What you need to do: Copy all the records word for word, apart from any pictures.

Entries supplied Block Start

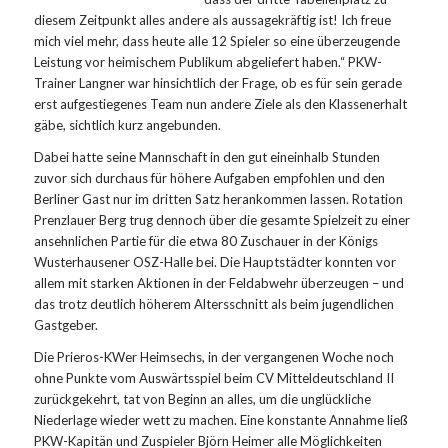
diesem Zeitpunkt alles andere als aussagekräftig ist! Ich freue
mich viel mehr, dass heute alle 12 Spieler so eine überzeugende
Leistung vor heimischem Publikum abgeliefert haben.“ PKW-
Trainer Langner war hinsichtlich der Frage, ob es für sein gerade
erst aufgestiegenes Team nun andere Ziele als den Klassenerhalt
gäbe, sichtlich kurz angebunden.
Dabei hatte seine Mannschaft in den gut eineinhalb Stunden
zuvor sich durchaus für höhere Aufgaben empfohlen und den
Berliner Gast nur im dritten Satz herankommen lassen. Rotation
Prenzlauer Berg trug dennoch über die gesamte Spielzeit zu einer
ansehnlichen Partie für die etwa 80 Zuschauer in der Königs
Wusterhausener OSZ-Halle bei. Die Hauptstädter konnten vor
allem mit starken Aktionen in der Feldabwehr überzeugen – und
das trotz deutlich höherem Altersschnitt als beim jugendlichen
Gastgeber.
Die Prieros-KWer Heimsechs, in der vergangenen Woche noch
ohne Punkte vom Auswärtsspiel beim CV Mitteldeutschland II
zurückgekehrt, tat von Beginn an alles, um die unglückliche
Niederlage wieder wett zu machen. Eine konstante Annahme ließ
PKW-Kapitän und Zuspieler Björn Heimer alle Möglichkeiten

Entries supplied Block End

Output for this task:
diesem Zeitpunkt alles andere als aussagekräftig ist! Ich freue
mich viel mehr, dass heute alle 12 Spieler so eine überzeugende
Leistung vor heimischem Publikum abgeliefert haben.“ PKW-
Trainer Langner war hinsichtlich der Frage, ob es für sein gerade
erst aufgestiegenes Team nun andere Ziele als den Klassenerhalt
gäbe, sichtlich kurz angebunden.
Dabei hatte seine Mannschaft in den gut eineinhalb Stunden
zuvor sich durchaus für höhere Aufgaben empfohlen und den
Berliner Gast nur im dritten Satz herankommen lassen. Rotation
Prenzlauer Berg trug dennoch über die gesamte Spielzeit zu einer
ansehnlichen Partie für die etwa 80 Zuschauer in der Königs
Wusterhausener OSZ-Halle bei. Die Hauptstädter konnten vor
allem mit starken Aktionen in der Feldabwehr überzeugen – und
das trotz deutlich höherem Altersschnitt als beim jugendlichen
Gastgeber.
Die Prieros-KWer Heimsechs, in der vergangenen Woche noch
ohne Punkte vom Auswärtsspiel beim CV Mitteldeutschland II
zurückgekehrt, tat von Beginn an alles, um die unglückliche
Niederlage wieder wett zu machen. Eine konstante Annahme ließ
PKW-Kapitän und Zuspieler Björn Heimer alle Möglichkeiten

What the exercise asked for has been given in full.